§ TRECHO SELECIONADO:
☆ ☆ ☆ ☆ ☆

Ilustração: Marcos Garuti
Ilustração: Marcos Garuti

Com a disseminação das mídias digitais, muito se discute o papel da literatura e se proclama o inevitável fim do livro impresso. Mas o evidente nesse panorama é a mudança do suporte, ou seja, o instrumento que usaremos para ler, sem questionar a importância do ato na formação intelectual e humana.

É importante lembrar que a literatura infantil é a disparadora desse processo e, nessa fase da vida dos pequenos, o ideal é potencializar o contato com os diferentes autores e gêneros: fábulas, contos, histórias em quadrinhos, poemas, considerando-se a predileção individual e a faixa etária das crianças. Para expandir o universo da literatura infantil, as professoras Luciana Gomes Cunha Centini e Miriam Louise Sequerra colocam o assunto em pauta.

 

Literatura infantil? Muito prazer!

por Luciana Gomes Cunha Centini

Aprender a ler é, antes de tudo, aprender a ler o mundo, compreender o seu contexto, localizar-se no espaço social mais amplo, a partir da linguagem. Para ler o mundo, é preciso ler a palavra, tese básica do educador Paulo Freire; mas o que isso significa?

A leitura é algo vivo, algo que ultrapassa os muros da escola. Desde que nascemos, para compreendermos o mundo, é preciso que façamos uma leitura de tudo o que ele nos informa, por meio de sensações, imagens, gestos, sons e palavras, às quais normalmente somos apresentados ao ingressarmos na idade escolar.

Ler não é simplesmente extrair informações de um texto, decodificando letra por letra, palavra por palavra. A leitura é um processo no qual o leitor realiza um trabalho ativo. É uma atividade que implica o uso de alguns procedimentos que possibilitam o controle daquilo que lemos.

É o que você está fazendo agora ao ler este texto e, talvez, nem tenha percebido. Entre os textos desta revista, você inicialmente selecionou este porque ele atende a sua necessidade, seja de interesse pelo assunto, seja de busca por mais informações para poder auxiliar um pequeno leitor que está em casa, por exemplo.

Além de selecionar textos, um leitor competente é capaz de ler as entrelinhas, identificando, pelo que está escrito, elementos implícitos, estabelecendo relações entre o texto e seus conhecimentos prévios ou entre o texto e outros já lidos. Mas como aprendemos tudo isso e qual é o lugar que a literatura infantil ocupa nesse processo?

☆ ☆ ☆ ☆ ☆

§ EXTRATOS DOS DADOS:
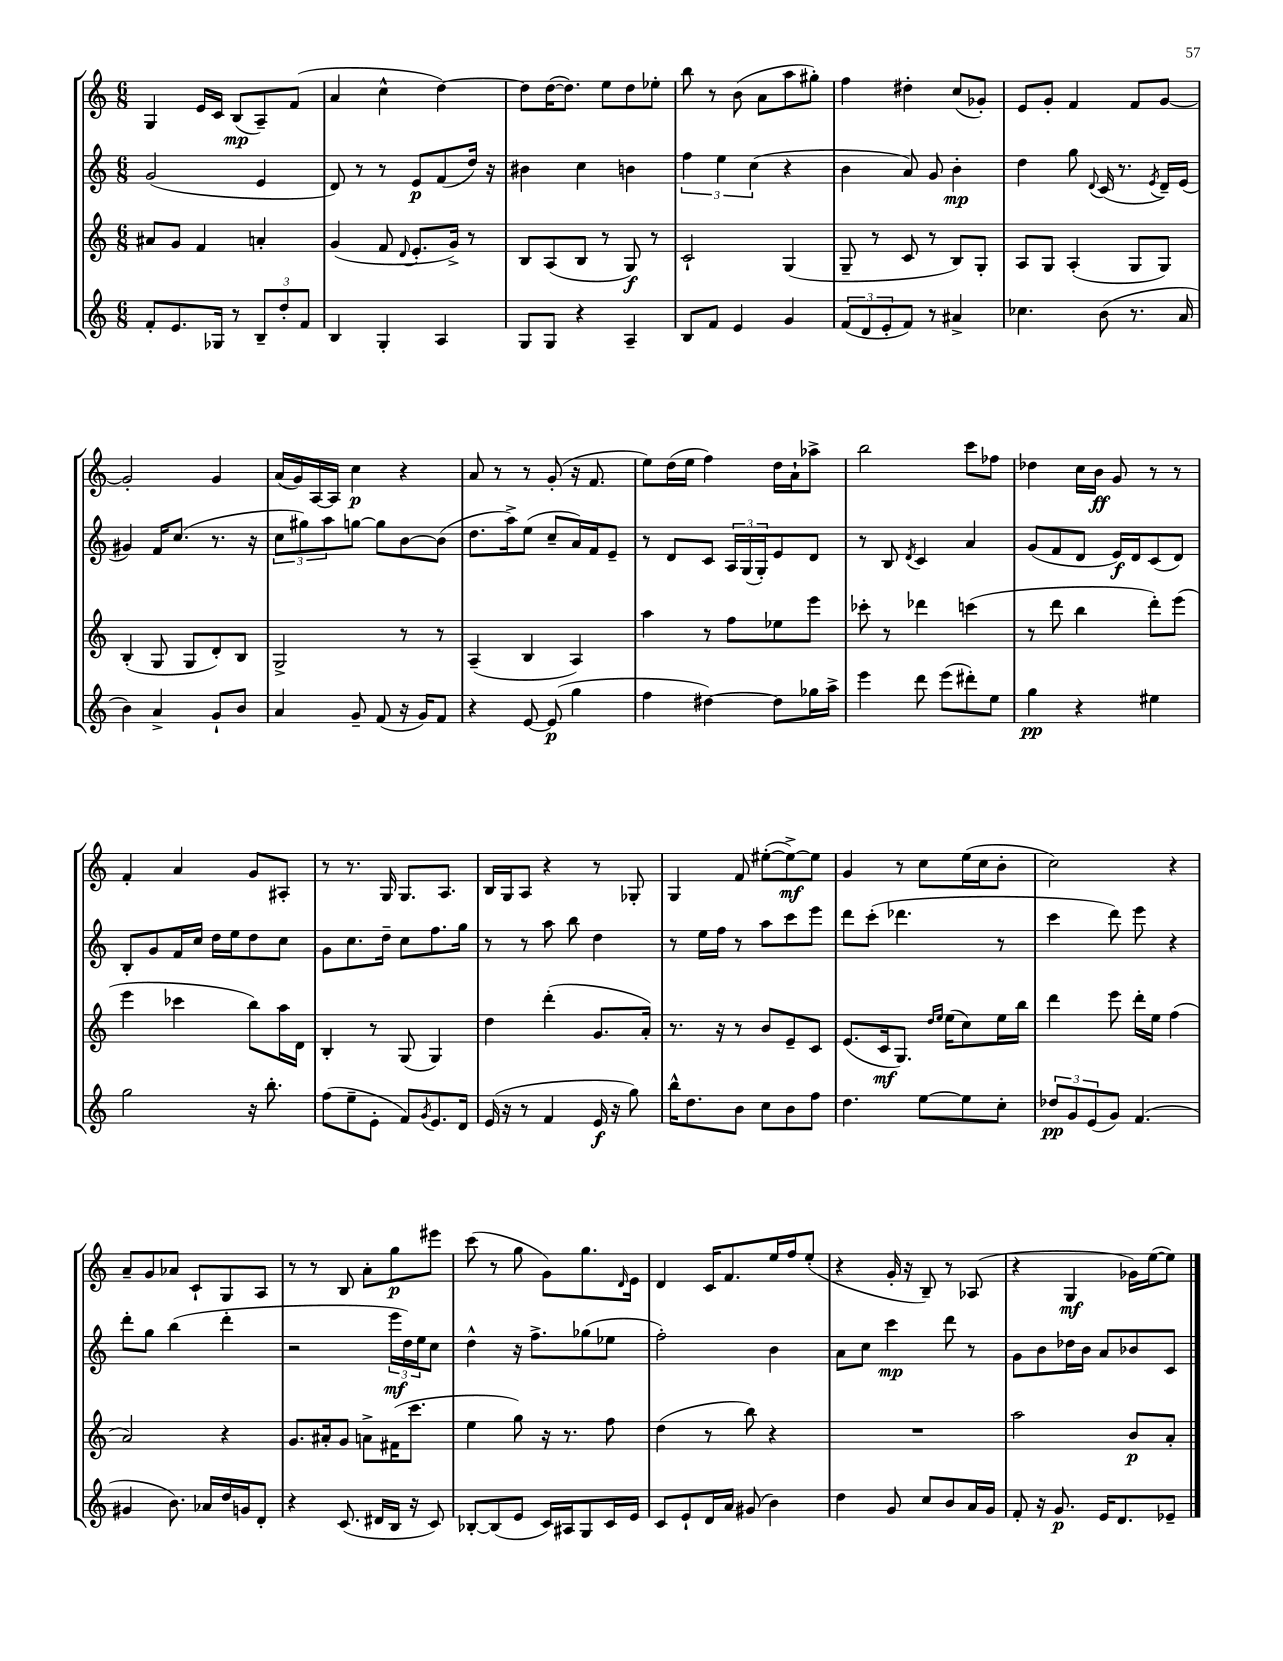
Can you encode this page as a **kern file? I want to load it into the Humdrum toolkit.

**kern	**kern	**kern	**kern
*staff4	*staff3	*staff2	*staff1
*clefG2	*clefG2	*clefG2	*clefG2
*k[]	*k[]	*k[]	*k[]
*M6/8	*M6/8	*M6/8	*M6/8
8f'	8a#	(2g	4G
8.e	8g	.	.
.	4f	.	16e
16G-	.	.	16c
8r	.	.	(8B
12B~	4a'	4e	8A~)
12dd'	.	.	.
.	.	.	(8f
12f	.	.	.
=	=	=	=
4B	(4g	8d)	4a
.	.	8r	.
4G'	8f	8r	4cc^^
.	8qqd	.	.
.	8.e'	8e	.
4A	.	(8f	[4dd)
.	16g^)	.	.
.	8r	16dd)	.
.	.	16r	.
=	=	=	=
8G	8B	4b#	8dd]
8G	(8A	.	([16dd
.	.	.	8.dd])
4r	8B	4cc	.
.	8r	.	8ee
4A~	8G)	4b	8dd
.	8r	.	8ee-'
=	=	=	=
8B	2c`	6ff	8bb
8f	.	.	8r
.	.	6ee	.
4e	.	.	(8b
.	.	(6cc	.
.	.	.	8a
4g	(4G	4r	8aa
.	.	.	8gg#')
=	=	=	=
(12f	8G~	4b	4ff
12d	.	.	.
.	8r	.	.
12e'	.	.	.
8f)	8c	8a)	4dd#'
8r	8r	8g	.
4a#^	8B)	4b'	(8cc
.	8G'	.	8g-')
=	=	=	=
4.cc-	8A	4dd	8e
.	8G	.	8g'
.	(4A'	8gg	4f
.	.	8qqd	.
(8b	.	(16c	.
.	.	8.r	.
8.r	8G	.	8f
.	.	8qe	.
.	8G)	16d~)	[8g
16a	.	(16e	.
=	=	=	=
4b)	(4B'	4g#)	2g']
4a^	8G	16f	.
.	.	(8.cc	.
.	8G	.	.
8g`	8d')	8.r	4g
8b	8B	.	.
.	.	16r	.
=	=	=	=
4a	2G^	12cc	(16a
.	.	.	16g)
.	.	12gg#)	.
.	.	.	[16A
.	.	12aa	.
.	.	.	16A]
8g~	.	[8gg	4cc
(8f	.	8gg]	.
16r	8r	[8b	4r
16g)	.	.	.
8f	8r	(8b]	.
=	=	=	=
4r	(4A~	8.dd	8a
.	.	.	8r
.	.	16aa^)	.
[8e	4B	(8ee	8r
(8e]	.	8cc~	(8g'
4gg	4A)	16a)	16r
.	.	16f	8.f
.	.	8e~	.
=	=	=	=
4ff	4aa	8r	8ee)
.	.	8d	(16dd
.	.	.	16ee
[4dd#)	8r	8c	4ff)
.	8ff	24A	.
.	.	(24G	.
.	.	24G')	.
8dd#]	8ee-	8e	16dd
.	.	.	16a`
16gg-	8eee	8d	8aa-^
16aa^	.	.	.
=	=	=	=
4eee	8ccc-'	8r	2bb
.	8r	8B	.
.	.	8qd	.
8ddd	4ddd-	4c	.
(8eee	.	.	.
8ddd#')	(4ccc	4a	8ccc
8ee	.	.	8ff-
=	=	=	=
4gg	8r	(8g	4dd-
.	8ddd	8f	.
4r	4bb	8d	16cc
.	.	.	16b
.	.	16e)	8g
.	.	16d	.
4ee#	8ddd')	(8c	8r
.	(8eee	8d)	8r
=	=	=	=
2gg	4eee	8B'	4f'
.	.	8g	.
.	4ccc-	16f	4a
.	.	16cc	.
.	.	16dd	.
.	.	16ee	.
16r	8bb)	8dd	8g
8.bb'	.	.	.
.	16aa	8cc	8A#'
.	16d	.	.
=	=	=	=
(8ff	4B'	8g	8r
8ee~	.	8.cc	8.r
8e'	8r	.	.
.	.	16dd~	16G
8f)	(8G	8cc	8.G
8qg	.	.	.
8.e	4G)	8.ff	.
.	.	.	8.A
16d	.	16gg	.
=	=	=	=
(16e	4dd	8r	16B
16r	.	.	16G
8r	.	8r	8A
4f	(4ddd'	8aa	4r
.	.	8bb	.
16e	8.g	4dd	8r
16r	.	.	.
8gg)	.	.	8G-'
.	16a')	.	.
=	=	=	=
16bb^^	8.r	8r	4G
8.dd	.	.	.
.	.	16ee	.
.	16r	16ff	.
8b	8r	8r	8f
8cc	8b	8aa	([8ee#'
8b	8e~	8ccc	8ee#^_)
8ff	8c	8eee	8ee#]
=	=	=	=
4.dd	(8.e	8ddd	4g
.	.	(8ccc'	.
.	16c	.	.
.	8.G)	4.ddd-	8r
[8ee	.	.	8cc
.	16qqdd	.	.
.	16qqee	.	.
.	(16ee	.	.
8ee]	8cc)	.	(16ee
.	.	.	16cc
8cc'	16ee	8r	8b'
.	16bb	.	.
=	=	=	=
12dd-	4ddd	4ccc	2cc)
12g	.	.	.
(12e	.	.	.
8g)	8eee	8ddd)	.
(4.f	16ddd'	8eee	.
.	16ee	.	.
.	(4ff	4r	4r
=	=	=	=
4g#	2a)	8ddd'	8a~
.	.	8gg	8g
8.b)	.	(4bb	8a-
.	.	.	8c`
16a-	.	.	.
16dd	4r	4ddd'	8G
16g	.	.	.
8d'	.	.	8A
=	=	=	=
4r	8.g	2r	8r
.	.	.	8r
.	16a#'	.	.
(8.c	8g	.	8B
.	8a^	.	8a'
16d#	.	.	.
16B	(16f#	24eee	8gg
.	.	24dd)	.
16r	8.ccc	.	.
.	.	24ee	.
8c)	.	8cc	8eee#
=	=	=	=
[8B-'	4ee	4dd^^	(8ccc
(8B-]	.	.	8r
8e	8gg)	16r	8gg
.	.	8.ff^	.
16c)	16r	.	8g)
16A#	8.r	.	.
8G	.	(8gg-	8.gg
16c	8ff	8ee-	.
.	.	.	16qqd
16e	.	.	16e
=	=	=	=
8c	(4dd	2ff')	4d
8e`	.	.	.
16d	8r	.	16c
16a	.	.	8.f
(8g#	8bb)	.	.
4b)	4r	4b	16ee
.	.	.	16ff
.	.	.	(8ee'
=	=	=	=
4dd	2.r	8a	4r
.	.	8cc	.
8g	.	4ccc	16g'
.	.	.	16r
8cc	.	.	8B~)
8b	.	8ddd	8r
16a	.	8r	(8A-
16g	.	.	.
=	=	=	=
8f'	2aa	8g	4r
16r	.	8b	.
8.g	.	.	.
.	.	16dd-	4G
.	.	16b	.
16e	.	8a	.
8.d	.	.	.
.	8b	8b-	16g-)
.	.	.	([16ee
8e-~	8a'	8c	8ee])
==	==	==	==
*-	*-	*-	*-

☆ ☆ ☆ ☆ ☆

§ OBJETIVOS:
[1] Conforme o texto sobre literatura infantil, qual é a tese básica do educador Paulo Freire?
[2] Enumere todos os gêneros que o texto sobre literatura infantil apresenta como exemplos para o contato das crianças com a leitura.
[3] Prossiga com o texto sobre literatura infantil a partir da última frase apresentada.

§ RESPOSTAS POR TAREFA:
[1] Para ler o mundo, é preciso ler a palavra.

[2] Fábulas, contos, histórias em quadrinhos e poemas.

[3]
É inegável que o hábito da leitura e o gosto por ela deveriam passar de pai para filho, ou seja, começar em casa, no seio familiar, na primeira infância, mas nem sempre essa é a realidade. Por ainda não sermos uma sociedade leitora, como em alguns países mais desenvolvidos, a importância do trabalho da escola é muito maior, ela possui um papel decisivo na formação de leitores. Por isso, desde a educação infantil, a leitura deve fazer parte da rotina dos alunos.

Nessa fase, a literatura ocupa um lugar privilegiado na formação das crianças. É por meio dela que, desde pequenos, conseguimos sonhar, enfrentar medos, vencer angústias, desenvolver a imaginação ou até conhecer outras civilizações. Além disso, a literatura dá acesso a uma parte da herança cultural da humanidade. Tudo isso nos ajuda a entender como a arte de contar histórias percorreu, até os dias de hoje, um caminho tão longo.

É pela prática da leitura, mediada pelo professor, que, progressivamente, as crianças conquistam uma autonomia cada vez maior – o texto não está pronto quando está escrito: o modo de ler também é um modo de produzir sentido, por isso a leitura deve ser significativa, atraente, útil e uma experiência frequente para as crianças. Uma prática de leitura que não desperte nem cultive o desejo de ler não é uma prática pedagógica eficiente.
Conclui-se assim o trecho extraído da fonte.